El nivel de crisis política al que hemos caído requiere de un “shock institucional”, es decir, de un conjunto de reformas articuladas en las áreas de normatividad electoral, partidaria, participativa y descentralista. Tal ‘shock’ tendría un impacto similar a las reformas de ajuste a la economía peruana durante la década de 1980, si parte de premisas actualizadas del funcionamiento de la política. Somos una sociedad donde predomina la informalidad como un ethos antiestatal (no prepondera la “ciudadanía republicana”), donde la volatilidad de las preferencias torna improcedentes a los partidos organizados a la vieja usanza (y es más adecuada, en cambio, para partidos light) y donde la representación parlamentaria requiere de nuevos distritos electorales –más pequeños–, basados en los clusters económicos que rigen la dinámica económica y social del país.

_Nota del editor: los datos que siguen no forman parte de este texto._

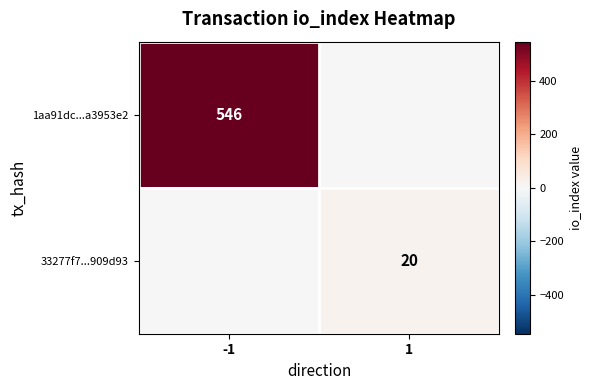

Is it true that 33277f7...909d93 equals 6 at 1?

False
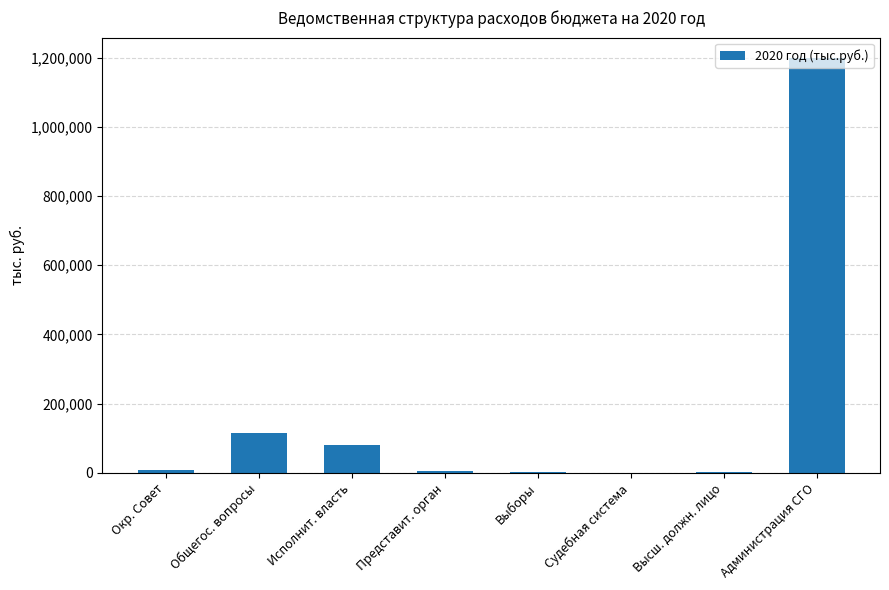

Between Администрация СГО and Высш. должн. лицо, which is larger?

Администрация СГО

Aunque estas transformaciones son inmanejables de manera simultánea, es imperioso prever el mapa conceptual de este ‘shock’. Las reformas parciales podrían agudizar –aun más– la bancarrota de la representación política. Las iniciativas segmentadas, meros “paquetazos”, alivian a veces la coyuntura, pero no resuelven problemas estructurales. Hasta ahora los arreglos normativos (inclusive la ley de partidos políticos) han permitido al “mercantilismo” político –también llamado “democracia sin partidos”– adaptarse y seguir usufructuando de las fallas de un sistema político que no rinde cuentas al electorado. Por un lado, no hay incentivos para que los rentistas de un establishment fracasado reformen; por otro, hoy el debate es dominado por ideas conservadoras y anquilosadas de la reformología más irresponsable. La única iniciativa de reforma integral ha sido propuesta por Transparencia. Aunque no comparta su aproximación teórica, tiene el espíritu holístico requerido. (Aprovecho la ocasión para una aclaración pendiente y pertinente: si bien he criticado algunas fases de la estrategia de incidencia de esta ONG, no he dejado de saludar su empuje en la materia).
Esta necesidad de transformación de nuestra institucionalidad política ha sido abordada en CADE 2017. Crecimiento económico sin institucionalidad nos ha conducido a la trampa estructural de la informalidad, con sus respectivos ‘by-products’ perversos: lumpen-burguesía (Hugo Neira dixit), corrupción público-privada y poderes ilegales en apogeo. Si seguimos en este camino, no vamos hacia la OCDE, sino a una combinación de economía “exitosa” y Estado fallido. Por eso, el compromiso político de las élites económicas del país contribuiría –de sobrepasar al gesto políticamente correcto– a la mejora de nuestra representación (desde el rediseño de distritos electorales, hasta la promoción de ‘think-tanks’ partidarios con especialistas en políticas públicas y de ‘do-tanks’ de voluntariado cívico asociados a proyectos políticos). Un ‘shock’ institucional necesita de un enfoque conceptual atrevido, tanto como de músculo político; de consenso ideológico y ambición histórica. Aunque el Legislativo hace lo que puede, el Ejecutivo se pone de perfil y la academia no se involucra, es tiempo de que el empresariado conecte sus dramas y catástrofes contemporáneos con la necesidad de una terapia de ‘shock’. Seguir como diletantes solo nos llevará a repetir confiando en el azar: “Que Dios nos ayude”.